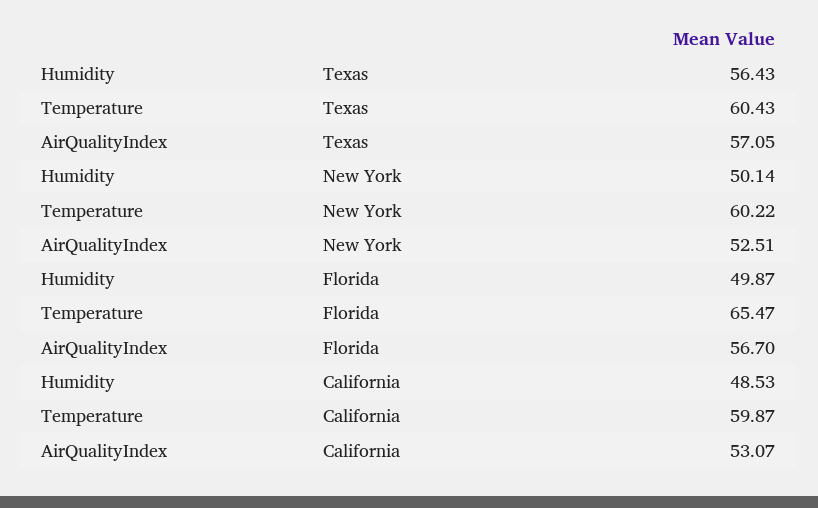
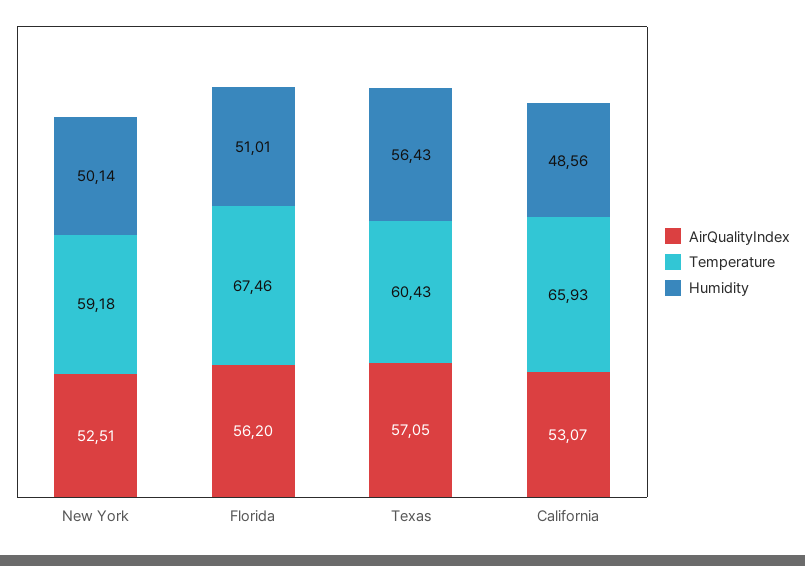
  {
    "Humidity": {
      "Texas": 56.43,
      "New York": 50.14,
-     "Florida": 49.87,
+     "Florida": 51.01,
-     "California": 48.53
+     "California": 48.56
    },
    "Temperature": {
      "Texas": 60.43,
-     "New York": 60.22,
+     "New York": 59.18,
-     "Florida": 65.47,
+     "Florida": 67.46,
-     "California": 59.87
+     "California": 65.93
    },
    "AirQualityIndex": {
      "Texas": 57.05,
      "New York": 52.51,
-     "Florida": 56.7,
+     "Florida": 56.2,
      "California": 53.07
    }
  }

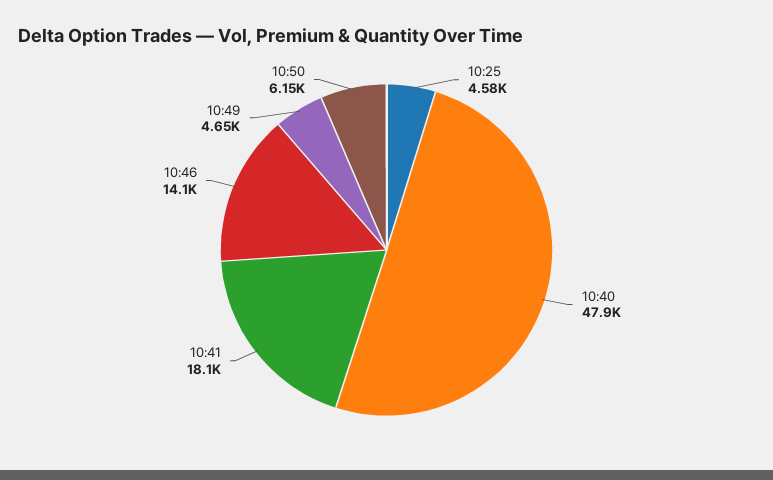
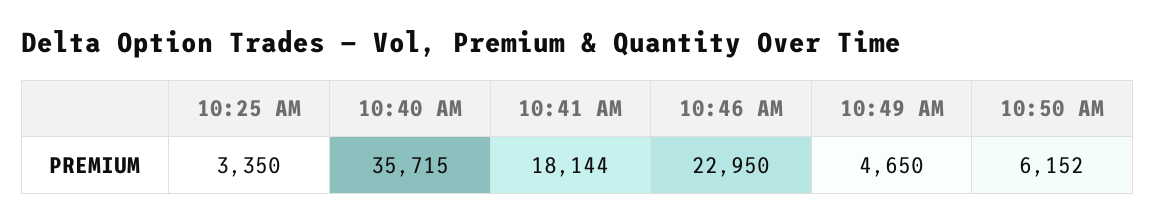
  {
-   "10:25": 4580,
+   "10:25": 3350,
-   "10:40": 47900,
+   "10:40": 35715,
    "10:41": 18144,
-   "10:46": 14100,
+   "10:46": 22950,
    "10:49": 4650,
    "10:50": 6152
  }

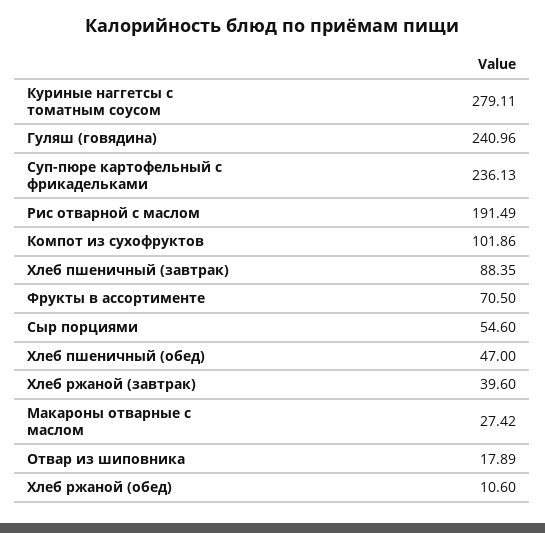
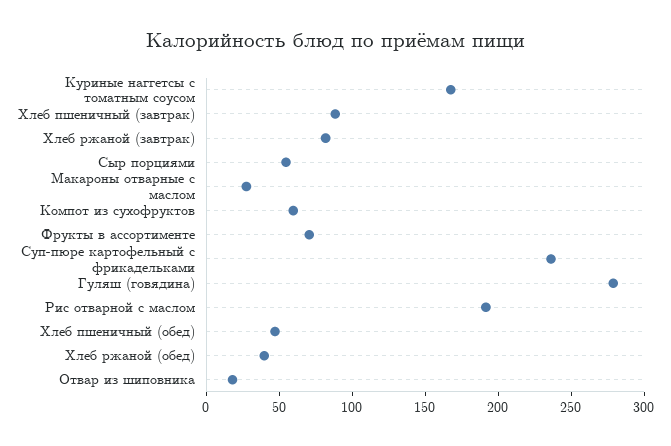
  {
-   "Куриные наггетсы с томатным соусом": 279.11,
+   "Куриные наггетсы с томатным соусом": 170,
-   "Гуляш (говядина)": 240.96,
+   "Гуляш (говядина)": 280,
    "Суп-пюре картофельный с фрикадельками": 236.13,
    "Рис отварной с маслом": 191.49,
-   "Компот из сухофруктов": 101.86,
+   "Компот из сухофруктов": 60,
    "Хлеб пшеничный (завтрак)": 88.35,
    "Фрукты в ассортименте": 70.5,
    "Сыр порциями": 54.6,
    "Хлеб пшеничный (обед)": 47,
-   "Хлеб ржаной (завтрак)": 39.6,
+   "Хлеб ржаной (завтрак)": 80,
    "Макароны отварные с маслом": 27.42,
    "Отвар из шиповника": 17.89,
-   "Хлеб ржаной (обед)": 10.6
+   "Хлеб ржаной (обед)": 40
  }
+===+
→ What to do:
Only the lines holding "томатным" are wanted, so copy each of them from the material.

→ Response below:
-   "Куриные наггетсы с томатным соусом": 279.11,
+   "Куриные наггетсы с томатным соусом": 170,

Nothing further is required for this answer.